Thank you, Mr. Chair, for this opportunity to comment on your review of the Proceeds of Crime (Money Laundering) and Terrorist Financing Act.
My name is Phyllis Richard. I'm the former executive director of Jewellers Vigilance Canada, and now serve as chair of the Canadian Jewellers Association, government relations committee.
With my colleague's overview of the Canadian jewellery industry in mind, I would like to speak about the dealers in precious metals and stones sector and their requirements under the act.
Unlike other reporting entities, there is no licensing requirement specific to the part of the DPMS sector covered under the act, and very few specific regulations in general that pertain to jewellers. This is in sharp contrast to many other reporting entities, such as financial institutions, which have a very structured and regulated environment. The parts of the DPMS sector captured under the act are entrepreneurial in spirit and business practices, outside of the multi-line retailers such as Costco, Walmart, and The Bay.
As a general rule, the DPMS sector at the independent retail and wholesale levels lacks technological sophistication, with a limited communication channel. This is in contrast to the mining sector, which embraces new technologies and has a significant level of sophistication.
In reviewing the vulnerabilities to money laundering within the captured segment of the DPMS sector, various products present various risks. These risks need to be understood in order to develop measures to mitigate them. As an example, cut, polished, and/or finished gemstones may in some cases be used as a store of value. The available liquidity in is highly dependent on the type of stone, with diamonds generally having more available and stable markets than coloured stones. By “stable”, we are referring to the valuation of an item when assessed by different parties.

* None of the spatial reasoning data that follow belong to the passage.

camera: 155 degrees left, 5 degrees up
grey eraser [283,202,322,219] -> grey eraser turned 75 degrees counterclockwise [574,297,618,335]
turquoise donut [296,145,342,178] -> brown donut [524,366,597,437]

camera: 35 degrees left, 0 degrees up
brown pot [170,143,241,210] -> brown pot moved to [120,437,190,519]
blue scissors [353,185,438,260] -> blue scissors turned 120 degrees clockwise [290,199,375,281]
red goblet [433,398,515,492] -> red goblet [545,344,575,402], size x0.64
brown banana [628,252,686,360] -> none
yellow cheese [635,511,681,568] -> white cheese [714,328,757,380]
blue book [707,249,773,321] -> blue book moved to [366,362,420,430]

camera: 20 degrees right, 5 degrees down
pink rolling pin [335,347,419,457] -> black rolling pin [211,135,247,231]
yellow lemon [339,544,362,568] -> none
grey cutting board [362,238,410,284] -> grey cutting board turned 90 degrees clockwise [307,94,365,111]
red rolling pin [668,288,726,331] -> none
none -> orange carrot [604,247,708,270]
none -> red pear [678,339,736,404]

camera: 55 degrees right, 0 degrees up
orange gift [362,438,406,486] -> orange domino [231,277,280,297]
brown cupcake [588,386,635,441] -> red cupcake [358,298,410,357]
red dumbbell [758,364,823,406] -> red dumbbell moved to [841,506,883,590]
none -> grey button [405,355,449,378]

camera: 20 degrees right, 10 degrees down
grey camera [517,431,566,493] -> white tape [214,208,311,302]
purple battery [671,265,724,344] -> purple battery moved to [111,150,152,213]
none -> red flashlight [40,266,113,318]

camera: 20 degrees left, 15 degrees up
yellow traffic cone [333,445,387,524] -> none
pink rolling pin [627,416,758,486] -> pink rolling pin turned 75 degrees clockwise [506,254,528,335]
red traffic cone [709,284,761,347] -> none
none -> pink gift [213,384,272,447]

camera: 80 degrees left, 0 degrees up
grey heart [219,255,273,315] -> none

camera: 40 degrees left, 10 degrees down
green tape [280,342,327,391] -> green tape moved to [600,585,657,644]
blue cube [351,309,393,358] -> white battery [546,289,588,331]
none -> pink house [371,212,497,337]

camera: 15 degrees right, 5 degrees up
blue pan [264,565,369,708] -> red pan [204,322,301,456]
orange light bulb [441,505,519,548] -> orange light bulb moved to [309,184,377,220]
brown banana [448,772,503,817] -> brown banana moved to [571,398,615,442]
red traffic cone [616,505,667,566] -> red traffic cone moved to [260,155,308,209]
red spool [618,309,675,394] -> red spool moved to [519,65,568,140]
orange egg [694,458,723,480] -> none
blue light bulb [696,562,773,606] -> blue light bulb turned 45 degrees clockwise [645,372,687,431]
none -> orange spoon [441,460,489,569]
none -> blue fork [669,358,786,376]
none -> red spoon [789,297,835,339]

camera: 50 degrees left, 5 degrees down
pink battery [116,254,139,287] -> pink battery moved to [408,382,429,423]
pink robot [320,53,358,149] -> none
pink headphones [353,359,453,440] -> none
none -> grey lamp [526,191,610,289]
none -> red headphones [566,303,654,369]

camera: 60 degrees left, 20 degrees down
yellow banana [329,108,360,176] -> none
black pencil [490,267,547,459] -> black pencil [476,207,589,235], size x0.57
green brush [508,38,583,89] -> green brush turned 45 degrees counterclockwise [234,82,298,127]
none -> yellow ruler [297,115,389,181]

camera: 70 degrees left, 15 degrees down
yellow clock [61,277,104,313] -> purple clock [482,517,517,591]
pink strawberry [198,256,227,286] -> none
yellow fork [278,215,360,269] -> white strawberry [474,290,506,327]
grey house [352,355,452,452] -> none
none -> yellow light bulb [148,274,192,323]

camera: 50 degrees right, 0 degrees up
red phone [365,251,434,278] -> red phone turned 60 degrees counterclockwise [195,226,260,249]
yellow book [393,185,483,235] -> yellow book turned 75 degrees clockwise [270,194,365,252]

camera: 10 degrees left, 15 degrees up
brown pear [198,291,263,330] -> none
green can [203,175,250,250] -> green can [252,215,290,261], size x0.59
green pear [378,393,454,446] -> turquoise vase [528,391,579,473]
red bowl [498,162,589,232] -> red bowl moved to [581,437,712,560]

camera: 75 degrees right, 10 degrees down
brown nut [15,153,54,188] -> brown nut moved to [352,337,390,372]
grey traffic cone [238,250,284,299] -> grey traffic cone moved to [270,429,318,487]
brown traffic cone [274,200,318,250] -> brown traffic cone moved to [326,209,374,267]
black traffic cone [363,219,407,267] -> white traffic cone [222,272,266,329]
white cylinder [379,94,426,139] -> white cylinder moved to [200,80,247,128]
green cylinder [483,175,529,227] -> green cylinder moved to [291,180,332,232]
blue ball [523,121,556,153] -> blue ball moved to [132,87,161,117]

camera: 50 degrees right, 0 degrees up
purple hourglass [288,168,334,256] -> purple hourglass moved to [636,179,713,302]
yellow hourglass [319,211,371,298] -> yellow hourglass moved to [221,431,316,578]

In the case of coloured stones, the assessed value of an item can vary significantly. Within the more liquid diamond trade, there are a number of controls in place to ensure the pedigree and authenticity of stones, particularly those of high value. These include processes to ensure that diamonds have points of origin outside of known conflict zones. While such processes are neither universal nor perfect, they are believed to have significantly impacted corruption in the diamond trade.
In addition, there is a trend toward more transparency about diamonds and gemstones. In the case of diamonds, we are seeing some major mining companies looking towards blockchain as a method to bring transparency to the product history.
Finished jewellery purchased at retail rates represents little money laundering or terrorist financing risk in the Canadian context, in particular when these items are bought and sold at retail rates. To the best of our knowledge, there are very few money laundering typologies that involve the actual purchase and/or sale of finished jewellery in a retail setting.
Unlike finished jewellery, precious metals in the form of bars, ingots and/or coins maybe used as a store of value. However, such items have limited liquidity, particularly in large quantities, at the jewellery retail level. The sale of high-value items would often require interaction with either a regulated entity or an auction house.
Many jewellers purchase and/or accept trades of broken, scrap, or resale jewellery. These items are most often melted down to extract the precious metals and either used to create new items or sold for the value of the metals. The risk posed in such cases is that these items themselves may be the proceeds of crime as stolen property. Insofar as we are aware, most jewellers collect identification and KYC information in the case of such transactions, and do not accept such transactions if the property in question is believed to be stolen. Where property is believed to be stolen, local law enforcement may also be contacted. As such, retail jewellers are not likely to be the path of least resistance for criminals who wish to dispose of stolen property. The exception here would be bad actors, who unfortunately exist.
My colleague mentioned the JVC crime prevention program. The many security steps taken by members to this program have inherent AML mitigating properties. These would include video cameras, staff training, and in the case of wholesalers and manufacturers, trade references as a requirement.
Within the DPMS sector there is a segment of industry that is not covered but would seem to be vulnerable to money laundering, and that is auction houses.
We hope this gives the committee some insight into the complexity of the DPMS sector, and I thank you.